Eu concordo com o Carlos. Acrescentar só, dar a dica à Ana Vidal, sempre que vocês estiverem perto do final do tempo e alguém vos diga "30 segundos”, têm duas formas de fazer isso: ou têm o génio que aquele gajo teve há bocado e dizem "é o prazo de validade”, ou dizem "termino já, senhor Presidente”, "vou já terminar, senhor Presidente”, e fazem a passagem da coisa, é o truque que se usa para ganhar mais uns segundos, "termino já, senhor Presidente”, "vou já encerrar a minha intervenção, senhor Presidente”, há várias deste género, pensem nisto porque ganham mais uns segundos, porque nunca os presidentes são tão rigorosos como o Carlos Coelho, e dá mais 10/15 segundos para falar; usem isto, "termino já senhor Presidente”.

Há bocado houve alguém que fez uma coisa a meio do discurso, que se virou e disse: senhoras e senhores deputados. Isso permite respirar, descansar e voltar ao assunto. Portanto, é um truque, senhor Presidente; dirige-se ao presidente ou dirige-se aos senhores deputados, dá sempre jeito como muleta.

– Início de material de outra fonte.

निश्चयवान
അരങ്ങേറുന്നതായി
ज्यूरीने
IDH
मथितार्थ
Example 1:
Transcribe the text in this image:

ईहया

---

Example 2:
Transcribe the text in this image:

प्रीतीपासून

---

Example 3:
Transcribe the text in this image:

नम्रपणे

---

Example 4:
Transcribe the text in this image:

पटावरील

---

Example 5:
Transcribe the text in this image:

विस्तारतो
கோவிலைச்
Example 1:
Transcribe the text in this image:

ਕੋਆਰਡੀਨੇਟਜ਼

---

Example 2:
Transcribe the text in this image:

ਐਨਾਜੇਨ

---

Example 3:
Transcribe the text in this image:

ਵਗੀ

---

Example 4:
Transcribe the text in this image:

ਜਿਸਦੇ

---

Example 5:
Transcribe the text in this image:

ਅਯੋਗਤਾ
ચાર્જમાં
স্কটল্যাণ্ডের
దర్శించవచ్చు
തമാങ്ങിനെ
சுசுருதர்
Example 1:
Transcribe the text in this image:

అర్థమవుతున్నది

O Artur, eu escrevi aqui, foi limpinho. Ele tem às vezes tanto de padre como de árbitro, é certinho ali, tau, tau, tau… Impecável, nada a dizer, só coisas boas.

O Rodrigo, achei graça, porque ele tem ar de puto, e é um puto que dá uma lição de democracia àqueles mais velhos. E achei imensa graça ao teu desafio e a forma como estiveste.

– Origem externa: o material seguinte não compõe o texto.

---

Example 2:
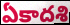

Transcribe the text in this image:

ఏకాదశి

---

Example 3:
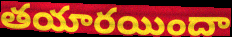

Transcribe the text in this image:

తయారయిందా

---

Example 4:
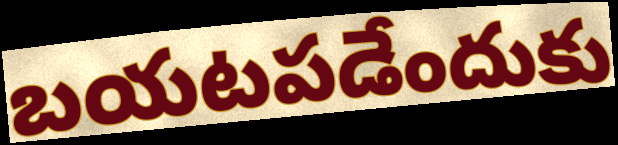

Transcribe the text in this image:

బయటపడేందుకు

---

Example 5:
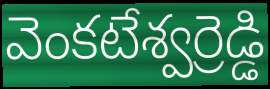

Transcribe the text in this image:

వెంకటేశ్వర్రెడ్డి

A Ana lindamente, também. E vocês tiveram o azar de estar num combate muito forte. Eles os dois, estiveram os dois muito bem. Isso é uma grande vantagem, quando um grupo tem o primeiro e o segundo ao mesmo nível… a Marta ia a correr. Ele estava atrás de ti, como se chama aquele de vermelho? Ele há uma altura em que te faz assim nas costas, estava-te a puxar para trás, para te acalmares, porque tu consegues ter uma coisa que é pouco habitual, é falar muito rápido e com uma dicção perfeita. Mas estás-te quase a atrapalhar, vais sempre ali em cima da linha… mas isso é muito arriscado, não há necessidade, e as pessoas começam a achar graça porque estão à espera de quando é que tu te vais atrapalhar. Isso não é para todos, mas reduz lá um bocadinho a velocidade, senão depois a malta não acompanha com a cabeça. Mas parabéns, foi muito bom.

O que tu fazes, e que não resulta, é: tu tens os argumentos todos para responder um a um, e estavas a virar frangos. Vinha um frango, tu viravas; vinha um frango, tu viravas… só que tu não consegues fazer as ligações entre as respostas. Então davas uma resposta, zinga, zinga, zinga… Tens que conseguir ligar isso para dar um discurso mais escorreitinho, porque senão estás assim…

Isto é um defeito que eu consegui encontrar … Obrigado.